2.11 Survival analysis (AFT)
Accelerated Failure Time regression ("survival:aft") handles
right-censored survival times —
(require ffi/vector xgboost xgboost/private/demo-utils)
(provide run-example)
Encoding. Each raw row becomes numeric features (five numbers plus a
4-way one-hot of celltype) and an AFT label interval —
(define celltype-vocab '("squamous" "smallcell" "adeno" "large")) (struct ex (features lower upper) #:transparent) (define (encode-row r) (define time (string->number (list-ref r 3))) (define status (string->number (list-ref r 4))) (define one-hot (for/list ([c (in-list celltype-vocab)]) (if (equal? c (list-ref r 2)) 1 0))) (define features (append (map (lambda (i) (string->number (list-ref r i))) '(1 5 6 7 8)) one-hot)) (ex features (exact->inexact time) (if (= status 1) (exact->inexact time) +inf.0)))
Building DMatrices. Pack features row-major and attach the censoring bounds via the two info fields:
(define ncol 9) (define (split-rows ds) (for/fold ([tr '()] [te '()] #:result (values (reverse tr) (reverse te))) ([x (in-list ds)] [i (in-naturals)]) (if (zero? (modulo i 5)) (values tr (cons x te)) (values (cons x tr) te)))) (define (dataset->dmatrix ds) (define n (length ds)) (define features (make-f32vector (* n ncol))) (define lower (make-f32vector n)) (define upper (make-f32vector n)) (for ([x (in-list ds)] [i (in-naturals)]) (for ([v (in-list (ex-features x))] [j (in-naturals)]) (f32vector-set! features (+ (* i ncol) j) (exact->inexact v))) (f32vector-set! lower i (ex-lower x)) (f32vector-set! upper i (ex-upper x))) (define dm (make-dmatrix features #:nrow n #:ncol ncol)) (dmatrix-set-label-lower-bound! dm lower) (dmatrix-set-label-upper-bound! dm upper) dm)

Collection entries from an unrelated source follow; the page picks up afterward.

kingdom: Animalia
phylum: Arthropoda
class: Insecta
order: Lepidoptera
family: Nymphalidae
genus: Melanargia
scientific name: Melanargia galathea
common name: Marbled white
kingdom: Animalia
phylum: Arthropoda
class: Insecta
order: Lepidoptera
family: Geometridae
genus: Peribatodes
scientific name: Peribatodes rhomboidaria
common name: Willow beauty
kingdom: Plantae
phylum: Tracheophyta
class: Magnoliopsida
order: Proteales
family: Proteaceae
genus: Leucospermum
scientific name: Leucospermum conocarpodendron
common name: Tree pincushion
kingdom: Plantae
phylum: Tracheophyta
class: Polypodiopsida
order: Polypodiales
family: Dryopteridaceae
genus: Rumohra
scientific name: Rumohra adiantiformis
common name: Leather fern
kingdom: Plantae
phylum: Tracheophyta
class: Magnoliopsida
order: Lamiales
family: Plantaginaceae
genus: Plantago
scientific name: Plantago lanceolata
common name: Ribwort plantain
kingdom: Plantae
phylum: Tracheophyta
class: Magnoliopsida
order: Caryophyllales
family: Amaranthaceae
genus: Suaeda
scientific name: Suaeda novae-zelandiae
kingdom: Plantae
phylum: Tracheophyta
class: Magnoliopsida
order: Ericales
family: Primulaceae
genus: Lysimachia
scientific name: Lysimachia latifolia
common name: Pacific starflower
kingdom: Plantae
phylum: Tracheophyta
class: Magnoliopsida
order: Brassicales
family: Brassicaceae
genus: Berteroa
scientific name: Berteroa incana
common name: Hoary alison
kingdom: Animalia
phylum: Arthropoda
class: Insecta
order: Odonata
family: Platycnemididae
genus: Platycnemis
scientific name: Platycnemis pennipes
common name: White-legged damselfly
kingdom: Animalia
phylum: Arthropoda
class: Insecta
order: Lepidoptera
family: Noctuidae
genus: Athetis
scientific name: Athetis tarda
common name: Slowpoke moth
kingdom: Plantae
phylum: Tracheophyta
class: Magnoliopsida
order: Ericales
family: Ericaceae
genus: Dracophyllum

The run. Train with a normal AFT loss, iterating by hand to collect the per-round "aft-nloglik" on both splits, then predict expected survival times on the held-out set. run-example returns the history, sanity counts, and the per-row predictions:
(define (run-example) (define dataset (map encode-row (load-veteran))) (define-values (train-set test-set) (split-rows dataset)) (define dtrain (dataset->dmatrix train-set)) (define dtest (dataset->dmatrix test-set)) (define b (train dtrain #:evals (list (cons "test" dtest)) #:objective "survival:aft" #:eval-metric "aft-nloglik" #:params '(("aft_loss_distribution" . "normal") ("aft_loss_distribution_scale" . "1.20") ("tree_method" . "hist")) #:max-depth 3 #:eta 0.05 #:verbosity 0 #:rounds 0)) (define eval-set (list (cons "train" dtrain) (cons "test" dtest))) (define history (for/list ([iter (in-range 100)]) (booster-update-one-iter! b iter dtrain) (parse-eval-line (eval-one-iter b iter eval-set)))) (define preds (predict b dtest #:as 'f32vector)) (define n-test (length test-set)) (define rows (for/list ([x (in-list test-set)] [i (in-range n-test)]) (define p (f32vector-ref preds i)) (list (ex-lower x) (ex-upper x) (equal? (ex-upper x) +inf.0) p))) (hash 'n-train (length train-set) 'n-test n-test 'n-censored-train (for/sum ([x (in-list train-set)]) (if (equal? (ex-upper x) +inf.0) 1 0)) 'history history 'n-positive (for/sum ([r (in-list rows)]) (if (positive? (cadddr r)) 1 0)) 'n-finite (for/sum ([r (in-list rows)]) (define p (cadddr r)) (if (and (not (equal? p +inf.0)) (= p p)) 1 0)) 'rows rows))
The harness "test/10-aft-survival.rkt" prints the training log and the held-out predictions, and asserts the loss falls and every prediction is a finite, positive survival time.